Object presence transitions
* * * * * * *
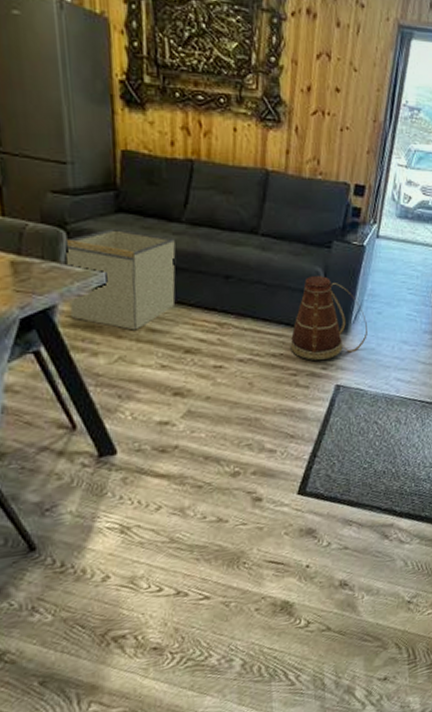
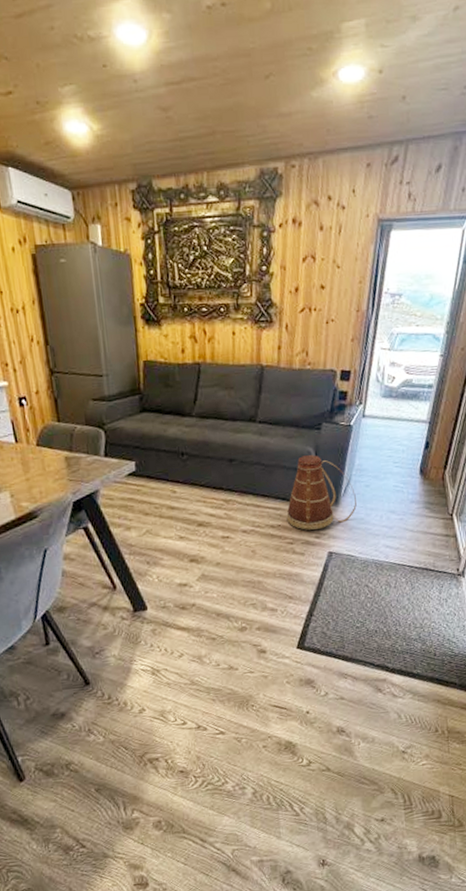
storage bin: present [64,228,176,331] -> none [103,425,189,509]

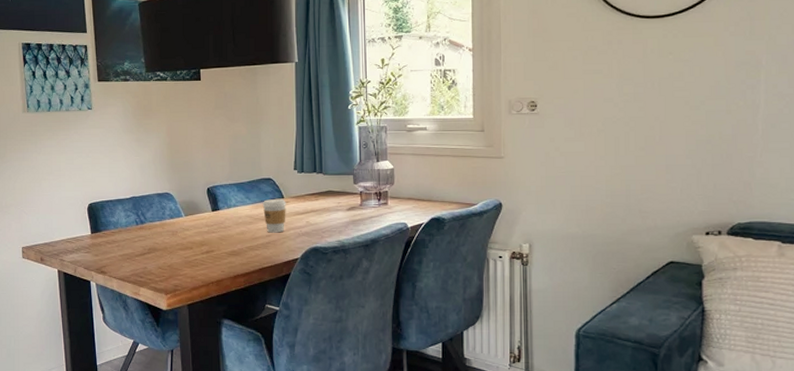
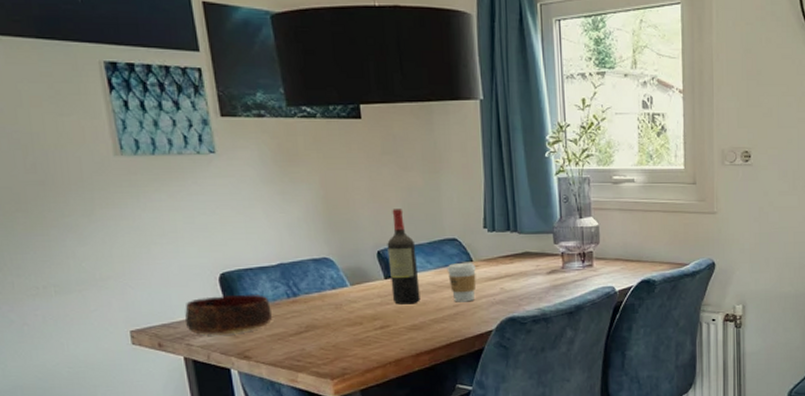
bowl: none [61,222,124,253] -> present [185,295,272,336]
wine bottle: none [215,153,240,233] -> present [387,209,420,305]

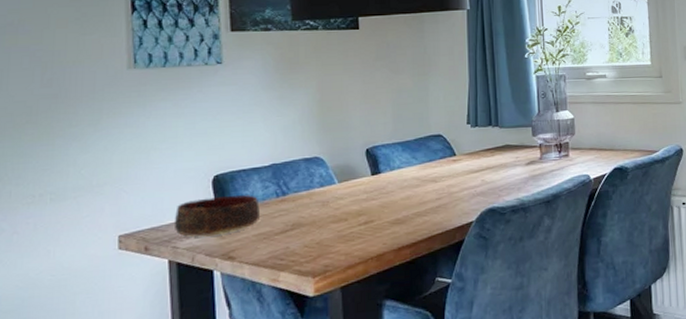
wine bottle: present [387,209,420,305] -> none [376,109,405,200]
coffee cup: present [446,262,476,302] -> none [431,156,459,196]

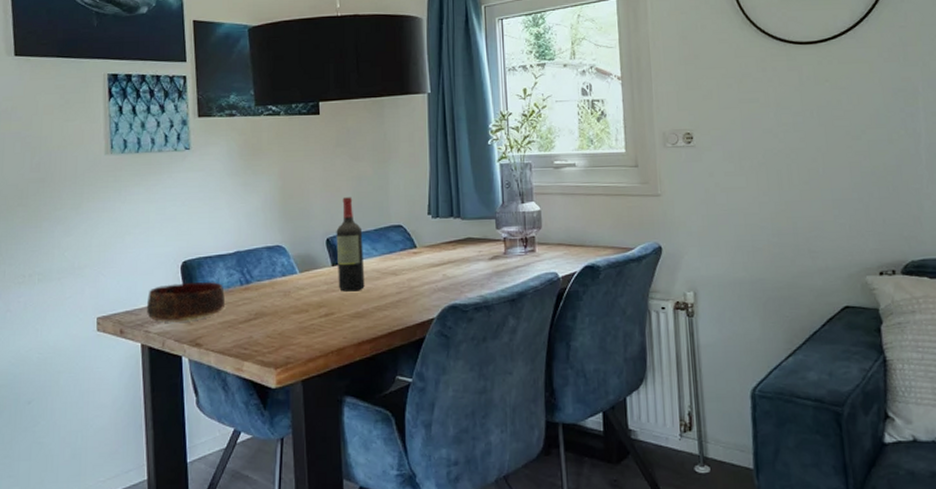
wine bottle: none [376,109,405,200] -> present [336,197,365,292]

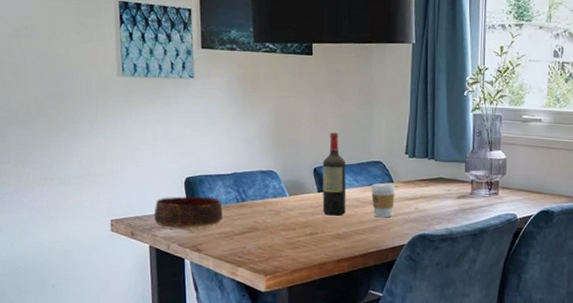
coffee cup: none [391,248,419,289] -> present [370,182,395,218]

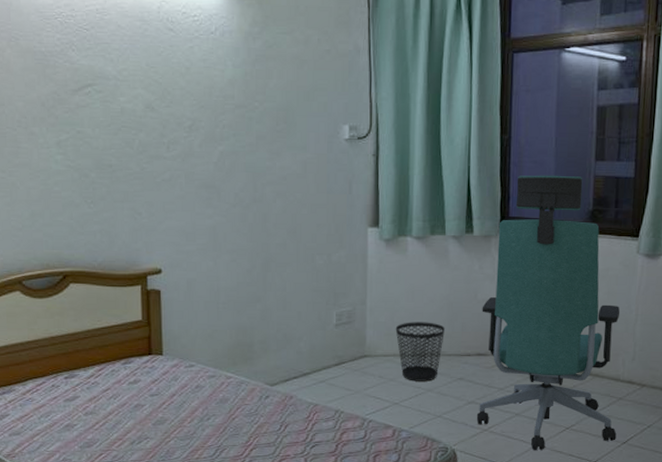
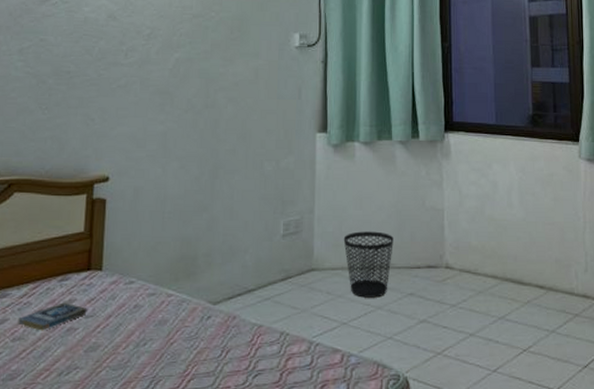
book: none [88,382,152,407] -> present [18,302,87,331]
chair: present [476,175,621,450] -> none [429,80,577,377]

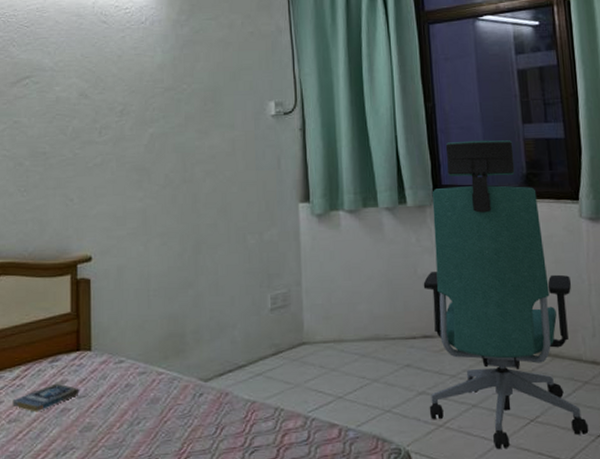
wastebasket: present [343,231,394,298] -> none [333,302,386,371]
chair: none [429,80,577,377] -> present [423,140,589,449]

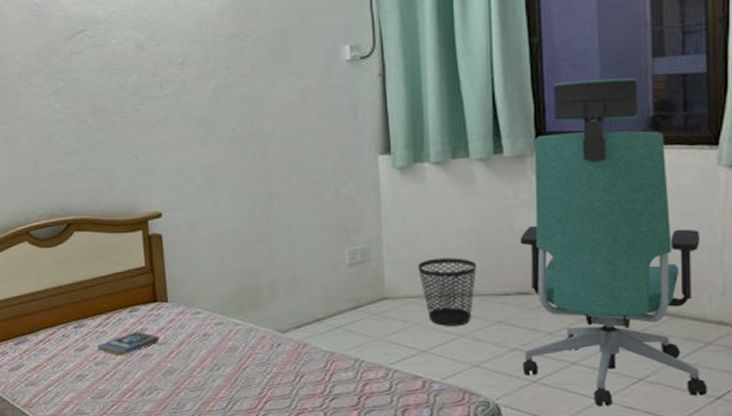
wastebasket: none [333,302,386,371] -> present [417,258,477,326]

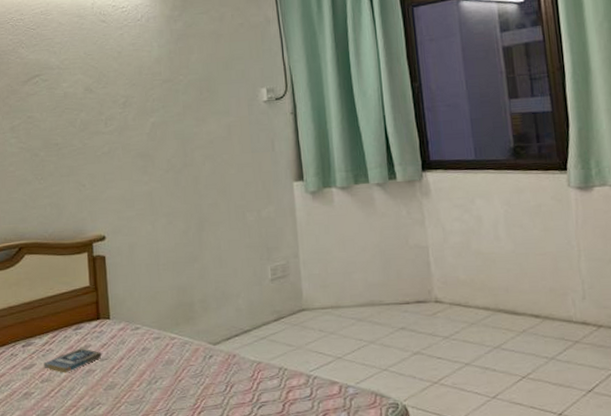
wastebasket: present [417,258,477,326] -> none [330,271,380,334]
chair: present [520,78,708,406] -> none [415,115,580,403]

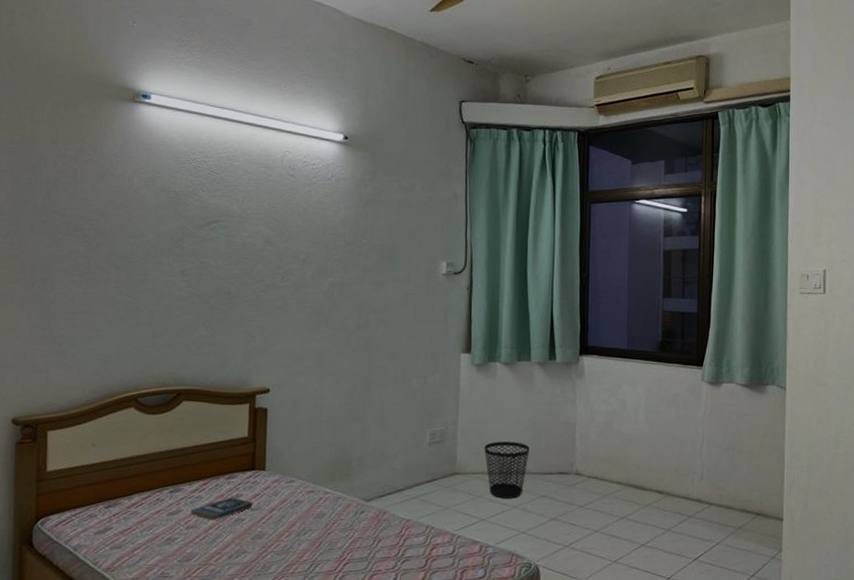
wastebasket: none [330,271,380,334] -> present [484,441,530,499]

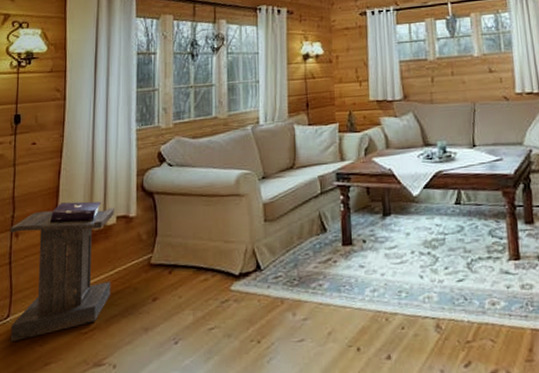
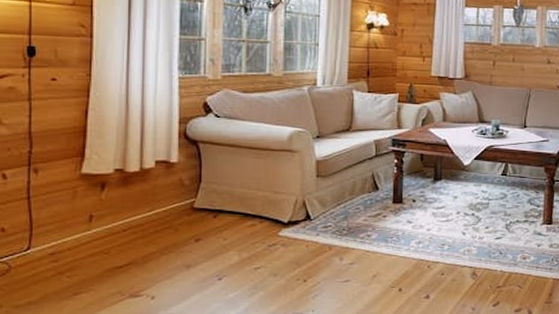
lectern: present [10,201,114,343] -> none [27,143,153,273]

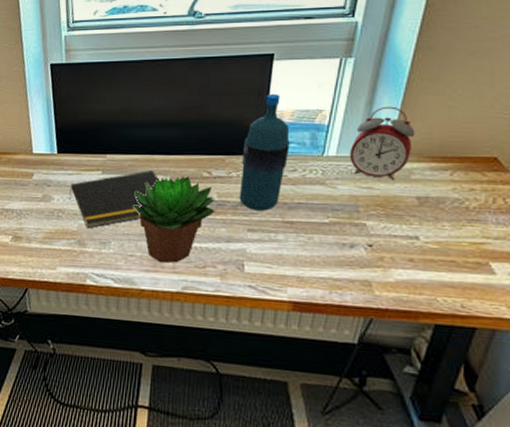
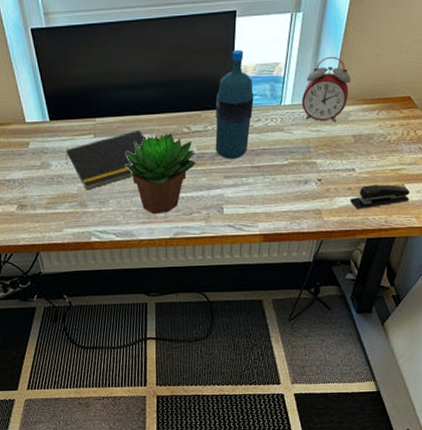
stapler: none [412,258,497,287] -> present [350,184,410,209]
* * * * * * *
| Task item |
Where a line in the records above contains the string "wine", return that line.

| Task result |
wine bottle: none [215,153,240,233] -> present [387,209,420,305]
wine bottle: present [387,209,420,305] -> none [376,109,405,200]
wine bottle: none [376,109,405,200] -> present [336,197,365,292]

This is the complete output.